I read about the French teacher in Latvia whose astral projection picked flowers while she was teaching irregular verbs in the classroom.
I read about the brother-in-law’s ghost spelling the word F-O-R-E-V-E-R in the sand.
But this is where it all came together: Mahony relates how when Maeterlinck and his lover Georgette LeBlanc lived at the Abbey of St Wandrille, they encountered the ghost of a monk Bernard who had died in 1693, and how they discovered his bones inside a secret room. (That’s the “factual fantasy”.)
It so happens that I had read about Maeterlinck’s stay in that monastery when I was reading his Life of the Bee.
[Saints will now be mentioned, but very little.It is really just one saint, and more about architecture.] Saint Wandrille or Wandregisilus (d. 668) was born near Verdun and from his earliest years was determined to be a monk. However, to please his parents he married, but went to on to have a chaste marriage. (Depending on the version: it is also said that Wandrille and his bride were the parents of St Landrada, which implies they were not entirely chaste.) The bride is heard from no more, and Wandrille went into a monastery. Around 657 he built the Abbey and a basilica in the Carolingian style. The church burned to the ground in 756 but was later rebuilt in another style. In the 9th century the abbey was the frequent target of Viking raids, and was burned again. This time the monks grabbed St Wandrille’s bones and fled the flames. The church and abbey were restored in the 10th century and proceeded to have several good centuries; it was the heyday of monasteries. One of the many privileges afforded to the good monks was an exemption from river tolls on the Seine.
Then, in 1631, the central tower fell with no warning and crushed large sections of the abbey. During the Revolution the abbey was suppressed, and sold for auction in 1791. Several more bad years followed when it was used as a factory. But then George Stacpoole, a quirky Irishman hoping to ingratiate himself with the pope, bought the abbey and lived there until 1896. On his death, he gave the property to the French Benedictines, but they were expelled by the French government in 1901 and had to seek exile in Belgium. Then – and this is the time that especially concerns us – Maurice Maeterlinck rented the abbey from 1907 to 1914, and lived there with his lover Georgette LeBlanc.** According to Mahony they entertained lavishly and rehearsed many of his plays. This is Georgette when she is not dressed as a nun.
Mahony does not mention Maurice and Georgette dressing up as monks and nuns and roller-skating through the vast courtyards and cloisters and halls of St Wandrille. Nor does he mention Maeterlinck’s bees.

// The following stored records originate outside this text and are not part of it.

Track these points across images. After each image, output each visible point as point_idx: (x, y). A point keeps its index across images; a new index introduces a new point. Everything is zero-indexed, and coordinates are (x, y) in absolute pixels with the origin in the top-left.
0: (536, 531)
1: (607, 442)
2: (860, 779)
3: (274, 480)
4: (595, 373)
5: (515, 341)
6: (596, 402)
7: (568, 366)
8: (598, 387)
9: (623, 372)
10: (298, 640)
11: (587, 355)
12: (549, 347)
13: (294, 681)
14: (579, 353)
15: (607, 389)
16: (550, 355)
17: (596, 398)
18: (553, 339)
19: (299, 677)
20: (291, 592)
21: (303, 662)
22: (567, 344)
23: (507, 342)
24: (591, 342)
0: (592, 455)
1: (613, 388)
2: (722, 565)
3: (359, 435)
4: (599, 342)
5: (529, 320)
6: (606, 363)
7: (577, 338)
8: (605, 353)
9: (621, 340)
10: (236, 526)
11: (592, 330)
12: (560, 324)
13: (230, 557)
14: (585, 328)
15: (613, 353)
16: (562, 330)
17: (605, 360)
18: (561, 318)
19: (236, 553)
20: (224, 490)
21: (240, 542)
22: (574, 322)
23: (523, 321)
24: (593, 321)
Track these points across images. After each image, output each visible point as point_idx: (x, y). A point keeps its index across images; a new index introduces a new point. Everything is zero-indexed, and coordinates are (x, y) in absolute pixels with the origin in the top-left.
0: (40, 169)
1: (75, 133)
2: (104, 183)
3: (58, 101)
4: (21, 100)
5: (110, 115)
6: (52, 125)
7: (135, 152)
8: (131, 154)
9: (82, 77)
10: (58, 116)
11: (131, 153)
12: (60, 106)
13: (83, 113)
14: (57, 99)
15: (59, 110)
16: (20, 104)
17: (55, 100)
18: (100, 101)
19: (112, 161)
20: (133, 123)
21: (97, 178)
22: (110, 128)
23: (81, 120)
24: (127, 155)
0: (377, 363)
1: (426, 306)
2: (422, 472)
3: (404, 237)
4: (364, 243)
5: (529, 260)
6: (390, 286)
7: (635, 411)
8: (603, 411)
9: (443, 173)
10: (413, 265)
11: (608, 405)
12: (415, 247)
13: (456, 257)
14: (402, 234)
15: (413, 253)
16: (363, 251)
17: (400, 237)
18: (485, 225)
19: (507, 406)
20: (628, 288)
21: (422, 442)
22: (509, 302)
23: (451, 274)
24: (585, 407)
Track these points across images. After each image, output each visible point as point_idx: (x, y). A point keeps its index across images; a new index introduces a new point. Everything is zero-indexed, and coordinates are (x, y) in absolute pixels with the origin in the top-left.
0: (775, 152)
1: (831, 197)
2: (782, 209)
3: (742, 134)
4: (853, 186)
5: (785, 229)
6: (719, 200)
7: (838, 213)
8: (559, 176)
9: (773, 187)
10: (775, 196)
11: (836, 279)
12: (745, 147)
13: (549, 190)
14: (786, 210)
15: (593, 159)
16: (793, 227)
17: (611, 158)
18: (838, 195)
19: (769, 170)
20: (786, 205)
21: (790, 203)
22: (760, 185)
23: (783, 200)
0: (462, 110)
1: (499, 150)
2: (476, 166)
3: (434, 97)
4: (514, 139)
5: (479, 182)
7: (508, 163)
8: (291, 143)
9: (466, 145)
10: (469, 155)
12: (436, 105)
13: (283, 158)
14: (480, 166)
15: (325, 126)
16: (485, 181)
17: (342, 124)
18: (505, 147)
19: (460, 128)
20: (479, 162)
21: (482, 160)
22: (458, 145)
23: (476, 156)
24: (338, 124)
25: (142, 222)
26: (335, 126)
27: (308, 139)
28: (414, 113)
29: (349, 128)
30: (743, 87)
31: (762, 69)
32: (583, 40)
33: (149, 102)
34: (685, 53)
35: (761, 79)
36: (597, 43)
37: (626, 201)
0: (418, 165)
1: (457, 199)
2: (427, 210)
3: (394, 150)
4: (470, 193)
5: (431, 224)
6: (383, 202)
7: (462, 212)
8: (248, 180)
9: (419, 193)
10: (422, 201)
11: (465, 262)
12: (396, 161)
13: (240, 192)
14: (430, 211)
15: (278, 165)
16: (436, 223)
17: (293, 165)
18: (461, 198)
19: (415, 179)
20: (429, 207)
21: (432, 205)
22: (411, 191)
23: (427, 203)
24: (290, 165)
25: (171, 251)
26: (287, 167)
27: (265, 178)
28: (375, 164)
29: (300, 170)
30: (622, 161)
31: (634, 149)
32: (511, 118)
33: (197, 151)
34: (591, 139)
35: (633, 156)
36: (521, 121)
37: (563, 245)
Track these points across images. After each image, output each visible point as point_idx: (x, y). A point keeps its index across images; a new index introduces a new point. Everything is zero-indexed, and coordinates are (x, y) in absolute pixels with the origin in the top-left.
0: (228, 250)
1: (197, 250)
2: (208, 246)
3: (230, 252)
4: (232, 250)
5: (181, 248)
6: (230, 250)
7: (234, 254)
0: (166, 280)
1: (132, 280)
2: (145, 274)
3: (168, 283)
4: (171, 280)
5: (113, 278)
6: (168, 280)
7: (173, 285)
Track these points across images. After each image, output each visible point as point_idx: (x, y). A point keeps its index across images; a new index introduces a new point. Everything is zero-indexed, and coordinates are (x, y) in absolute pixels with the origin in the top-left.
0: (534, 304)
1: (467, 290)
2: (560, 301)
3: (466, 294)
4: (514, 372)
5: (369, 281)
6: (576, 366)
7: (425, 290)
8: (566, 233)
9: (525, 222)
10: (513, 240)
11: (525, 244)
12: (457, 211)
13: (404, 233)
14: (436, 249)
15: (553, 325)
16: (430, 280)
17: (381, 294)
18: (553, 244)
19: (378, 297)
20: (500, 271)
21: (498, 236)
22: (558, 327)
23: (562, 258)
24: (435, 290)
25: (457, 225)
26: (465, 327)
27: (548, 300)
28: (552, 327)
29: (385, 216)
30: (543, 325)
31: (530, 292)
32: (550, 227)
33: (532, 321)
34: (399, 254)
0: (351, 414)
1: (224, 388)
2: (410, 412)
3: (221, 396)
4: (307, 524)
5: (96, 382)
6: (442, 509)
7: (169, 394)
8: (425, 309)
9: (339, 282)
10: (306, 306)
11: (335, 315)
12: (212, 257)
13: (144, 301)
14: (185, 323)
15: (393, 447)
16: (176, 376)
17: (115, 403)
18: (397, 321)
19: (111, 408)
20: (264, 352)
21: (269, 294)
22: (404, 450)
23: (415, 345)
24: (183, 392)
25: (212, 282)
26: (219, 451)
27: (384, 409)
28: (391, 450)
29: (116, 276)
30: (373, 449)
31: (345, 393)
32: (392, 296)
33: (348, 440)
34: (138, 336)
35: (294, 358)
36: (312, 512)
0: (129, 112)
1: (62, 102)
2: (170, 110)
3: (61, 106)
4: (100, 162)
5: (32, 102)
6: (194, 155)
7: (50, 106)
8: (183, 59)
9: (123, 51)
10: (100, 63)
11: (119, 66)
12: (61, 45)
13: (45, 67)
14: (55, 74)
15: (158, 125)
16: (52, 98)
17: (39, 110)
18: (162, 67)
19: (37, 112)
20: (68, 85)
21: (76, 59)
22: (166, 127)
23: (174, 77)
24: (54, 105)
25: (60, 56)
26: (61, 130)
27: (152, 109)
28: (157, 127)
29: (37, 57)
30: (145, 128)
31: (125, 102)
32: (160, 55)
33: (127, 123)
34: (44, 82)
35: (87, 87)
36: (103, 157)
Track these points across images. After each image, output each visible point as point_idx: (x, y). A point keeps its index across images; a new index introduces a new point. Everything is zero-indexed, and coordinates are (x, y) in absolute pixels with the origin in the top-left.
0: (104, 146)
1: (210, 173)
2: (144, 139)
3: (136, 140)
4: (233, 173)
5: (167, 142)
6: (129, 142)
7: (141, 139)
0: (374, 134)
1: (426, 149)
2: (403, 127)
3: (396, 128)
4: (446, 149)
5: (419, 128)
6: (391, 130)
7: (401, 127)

In 1931 the Benedictines got the monastery back and they are still there, praying in silence and being hospitable to visitors, but given the history of the abbey, we hope that the monks have a plan B.
This block of 1951 stamps of St Wandrille Abbey sold on eBay for $13.00 on the last day of last year.
*Not to be confused with Patrick Leigh Fermor’s A Time to Keep Silence, in which he describes his stay with the monks of St Wandrille Abbey.
**I can highly recommend Georgette’s memoir, Souvenirs: My Life with Maeterlinck, in which she recounts how she stalked and seduced and landed Maeterlinck as her lover.